While technology has rejuvenated research, many of the same developments have been put to use in modern police work, as every viewer of CSI: Crime Scene Investigation knows. "Forensic archaeology" has become a sub-speciality. Lawrence Summers, the president of Harvard, put it clearly: Archaeology was once a profession for swashbucklers, as in Raiders of the Lost Ark. "Now we're hiring a chemist who can figure out diet from fingernail clippings."

Just last month, Israeli scientists announced the successful planting of a seed, nearly 2,000 years old, that they found while excavating Masada, the cliff fortress where 960 Jews committed suicide when surrender to the Romans became inevitable.
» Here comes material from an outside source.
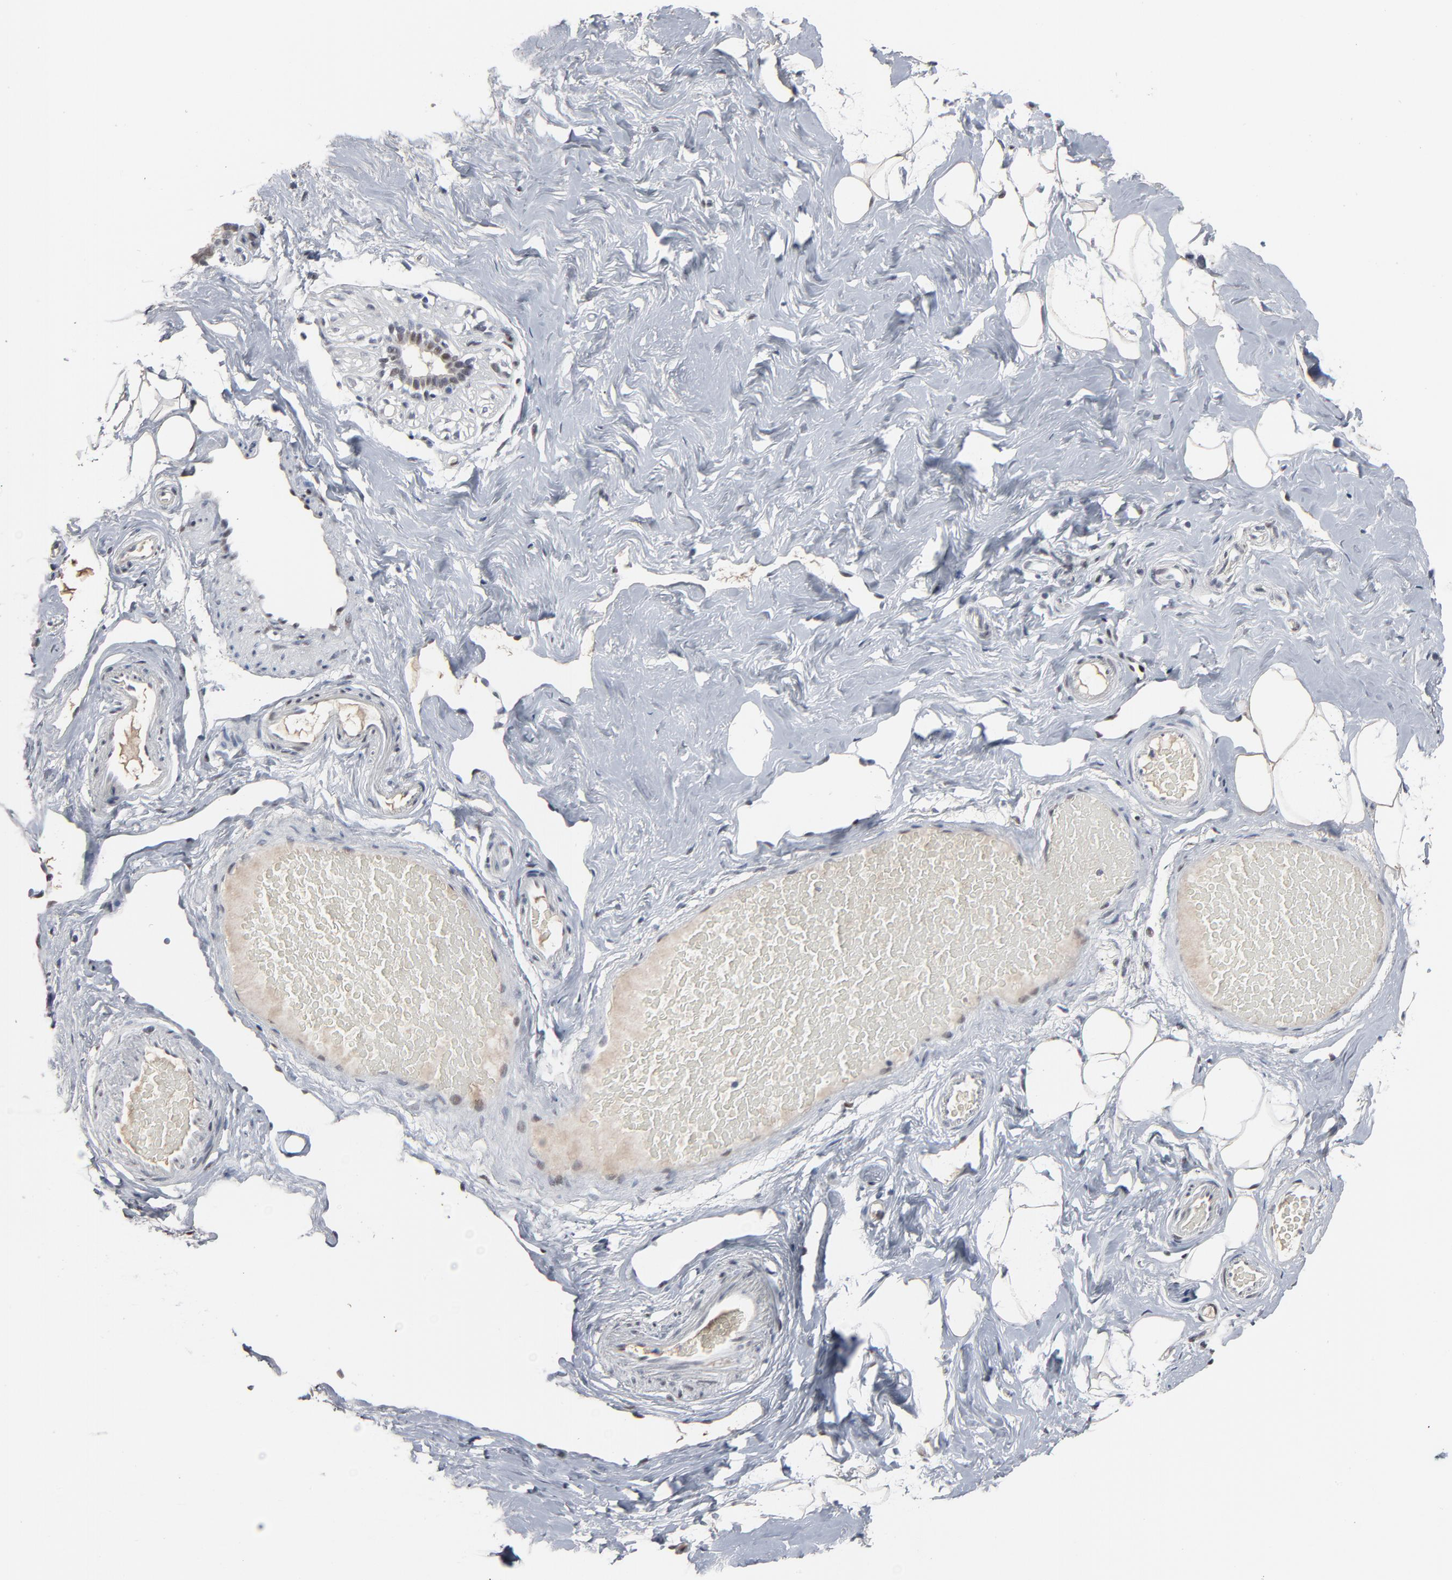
{"staining": {"intensity": "weak", "quantity": "25%-75%", "location": "nuclear"}, "tissue": "breast", "cell_type": "Adipocytes", "image_type": "normal", "snomed": [{"axis": "morphology", "description": "Normal tissue, NOS"}, {"axis": "topography", "description": "Breast"}, {"axis": "topography", "description": "Soft tissue"}], "caption": "Breast stained with immunohistochemistry (IHC) displays weak nuclear staining in about 25%-75% of adipocytes.", "gene": "ATF7", "patient": {"sex": "female", "age": 75}}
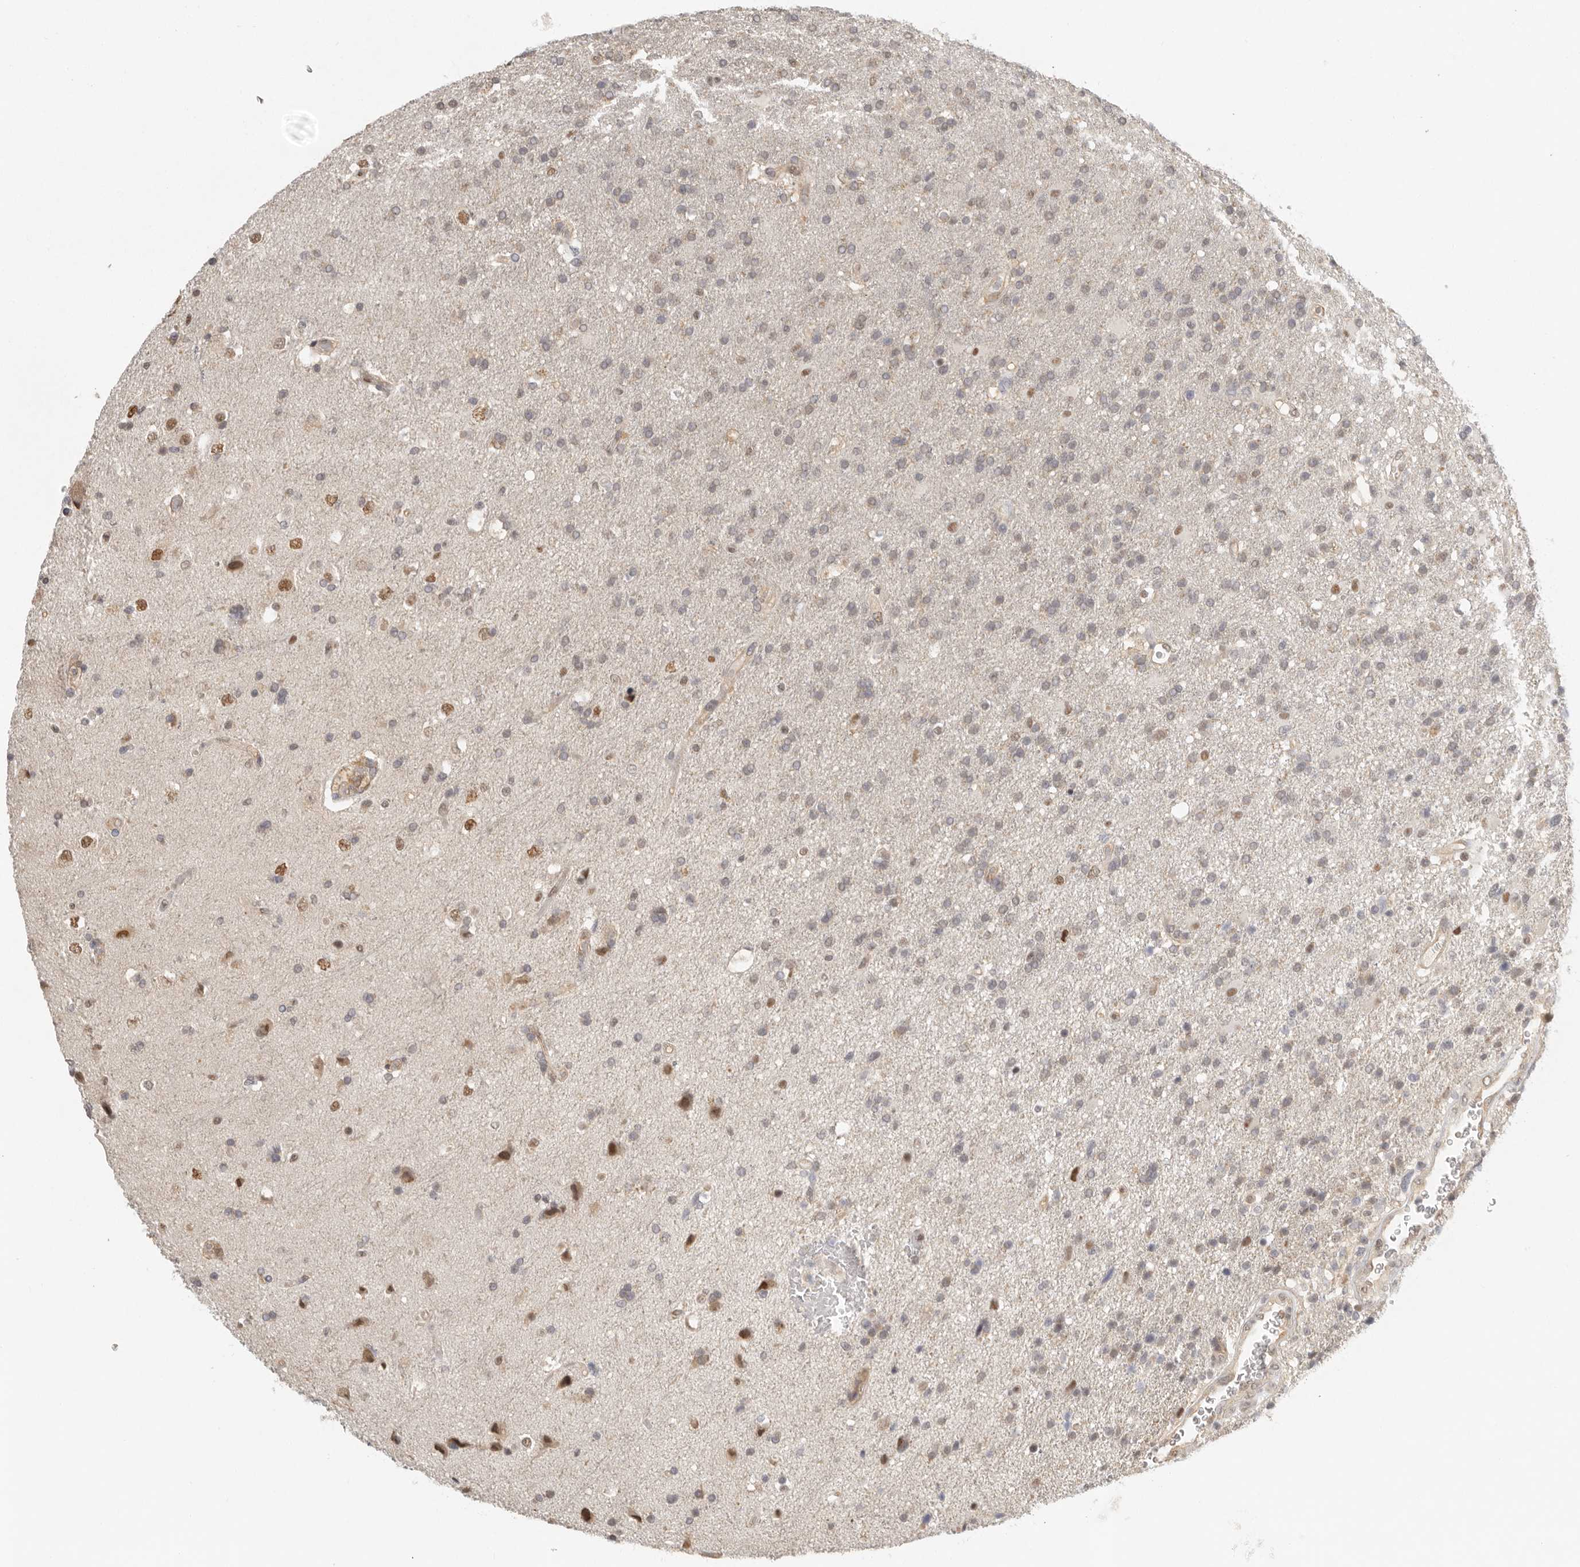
{"staining": {"intensity": "weak", "quantity": ">75%", "location": "nuclear"}, "tissue": "glioma", "cell_type": "Tumor cells", "image_type": "cancer", "snomed": [{"axis": "morphology", "description": "Glioma, malignant, High grade"}, {"axis": "topography", "description": "Brain"}], "caption": "The image reveals immunohistochemical staining of high-grade glioma (malignant). There is weak nuclear positivity is appreciated in approximately >75% of tumor cells.", "gene": "PSMA5", "patient": {"sex": "male", "age": 72}}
It's a seed of the date palm of Judea, which the Hebrew Bible praises for its medical as well as nutritious value, systematically destroyed by the Crusaders in the Middle Ages. The seed has germinated and been given the name Methuselah, but there's only a slight chance it will grow to maturity. Even so, it's now been adopted by at least some Jews as a metaphor of survival. I heard a rabbi use it in a synagogue just a few weeks ago.

The sense of how much remains unknown keeps archaeology alive. Much of the human past will remain permanently obscure; in that way it resembles what paleontologists call "the fossil record." But knowledge of how we developed will expand, so long as we have scholars. Beneath the sands, hidden in the caves, under the water, civilizations silently await discovery.